WORK TO DO
Can you continue the forum thread below about drying jerky and deli meat, picking up right after its last line?

PASSAGE SHOWN
....
Here's another link for drying jerky.


----------



## BillHoo (Mar 16, 2005)

Everyone loves jerky!

A kid can polish off 6 pounds of meat in a few minutes as a snack when it's made into jerkey.


----------



## Ohio dreamer (Apr 6, 2006)

For reasons of fat content I never have done lunch meat (but we don't eat lunch meat normally, either - so store what you eat comes into play, too). The trick with hamburger rocks is you cook it then wash all the fat out before drying. Not sure how well that would work with lunch meat. I admit, though, I have never done jerky so I'm not sure if they are an equal comparison. But I know you are to trim off all the fat before making jerky....


----------



## Sarabeth (Sep 14, 2008)

Thanks, folks. I would not do 'lunch meat' per se...but sliced ham (off the bone, not pressed) or roast beef is more what I was thinking.


----------



## stanb999 (Jan 30, 2005)

Sarabeth said:


> http://www.backpackingchef.com/dehydrating-meat.html


Checked out the link.... Looks ok but definitely not an approved method. Doing this your not at all likely to get sick or die.

Have at it... Then tell us before you taste it. So we will know if it was safe. 


Really the only thing I'd do different is use a higher drying temp. With meat I always go as high as the drier will do. For mine that's 155F. It limits the time in the "danger" zone. to a very short period of time.


With roast beef you could just buy it raw and slice and jerky it. Tastes great.


----------



## praieri winds (Apr 16, 2010)

I made the hamburger rocks they worked out real nice e-mailed the manufactor of my dehydrator about doing deli meat and they suggested only drying turkey and chicken from there because of fat content said ham and roast beef had too much fat in them haven't tryed it yet tho have made beef jerky before and venison


----------



## texican (Oct 4, 2003)
....
EXCERPTED RECORDS
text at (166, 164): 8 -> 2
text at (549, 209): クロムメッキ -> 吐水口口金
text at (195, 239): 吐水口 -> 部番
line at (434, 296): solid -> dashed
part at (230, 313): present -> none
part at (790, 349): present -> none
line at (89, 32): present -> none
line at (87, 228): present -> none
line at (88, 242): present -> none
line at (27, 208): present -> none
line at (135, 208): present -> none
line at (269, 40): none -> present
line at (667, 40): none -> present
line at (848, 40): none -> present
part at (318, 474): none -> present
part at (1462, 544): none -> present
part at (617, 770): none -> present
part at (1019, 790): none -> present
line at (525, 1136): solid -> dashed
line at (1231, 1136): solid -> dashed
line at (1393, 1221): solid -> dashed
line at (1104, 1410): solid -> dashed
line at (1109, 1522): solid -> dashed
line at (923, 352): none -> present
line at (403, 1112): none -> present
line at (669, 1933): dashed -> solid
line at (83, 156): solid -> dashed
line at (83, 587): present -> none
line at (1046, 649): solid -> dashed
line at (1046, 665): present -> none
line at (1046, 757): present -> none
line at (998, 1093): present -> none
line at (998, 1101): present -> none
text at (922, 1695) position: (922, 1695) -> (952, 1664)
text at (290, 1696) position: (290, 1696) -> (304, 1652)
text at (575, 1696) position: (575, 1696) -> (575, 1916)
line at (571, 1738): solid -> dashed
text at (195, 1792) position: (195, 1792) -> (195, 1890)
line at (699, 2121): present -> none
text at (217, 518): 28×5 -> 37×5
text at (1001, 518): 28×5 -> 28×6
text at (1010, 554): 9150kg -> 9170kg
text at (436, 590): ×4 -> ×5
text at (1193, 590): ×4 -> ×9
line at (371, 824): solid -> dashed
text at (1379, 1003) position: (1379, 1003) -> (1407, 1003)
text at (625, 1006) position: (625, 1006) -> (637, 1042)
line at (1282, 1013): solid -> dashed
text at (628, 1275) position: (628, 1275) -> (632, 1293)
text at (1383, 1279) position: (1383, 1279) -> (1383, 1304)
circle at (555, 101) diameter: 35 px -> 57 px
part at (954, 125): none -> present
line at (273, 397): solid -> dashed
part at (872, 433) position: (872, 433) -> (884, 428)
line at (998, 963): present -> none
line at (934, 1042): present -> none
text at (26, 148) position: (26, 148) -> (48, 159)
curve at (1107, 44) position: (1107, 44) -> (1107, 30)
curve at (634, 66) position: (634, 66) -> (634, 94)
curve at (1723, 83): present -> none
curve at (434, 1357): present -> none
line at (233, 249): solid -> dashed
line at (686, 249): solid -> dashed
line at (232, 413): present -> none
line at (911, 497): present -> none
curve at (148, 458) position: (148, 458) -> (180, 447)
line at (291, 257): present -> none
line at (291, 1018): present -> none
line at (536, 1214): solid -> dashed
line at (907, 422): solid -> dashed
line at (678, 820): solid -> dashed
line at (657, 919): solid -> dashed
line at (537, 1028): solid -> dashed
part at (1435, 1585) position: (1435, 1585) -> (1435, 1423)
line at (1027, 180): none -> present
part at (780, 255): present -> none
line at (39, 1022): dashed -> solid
....
REPLY
Youngest sis makes hamburger jerky each year... it doesn't store well. Because it's eaten too fast...:happy:

Most grocery stores with an in house butcher will slice your meat as thin as you want.


----------



## Our Little Farm (Apr 26, 2010)

I make jerky and also hamburger rocks. Both turn out great.


----------



## didaho (Jan 22, 2008)

Thanks for the site info. Will have to try this


----------



## Goldie (Feb 18, 2009)

Texican, would you give out your sister's hamburger jerky recipe, or anyone else that has a good one, please share?
I have some grass fed hamburger and would love to try making jerky with it.

Thanks to all!


----------



## Ruby (May 10, 2002)

Anyone have any recipes to use the hamburger rocks in?


----------



## Oldcountryboy (Feb 23, 2008)

I went on a fishing trip, with several members from the church I attended at that time, to a heated dock. A lady brought a big bag of jerky for everyone to enjoy and it turned out to be Pastrami sandwich meat that she had dried in a dehydrator. She had bought a couple of pounds and had it cut thick and then she cut it into strips before dehydrating it. It was delicious. Expensive, but delicious.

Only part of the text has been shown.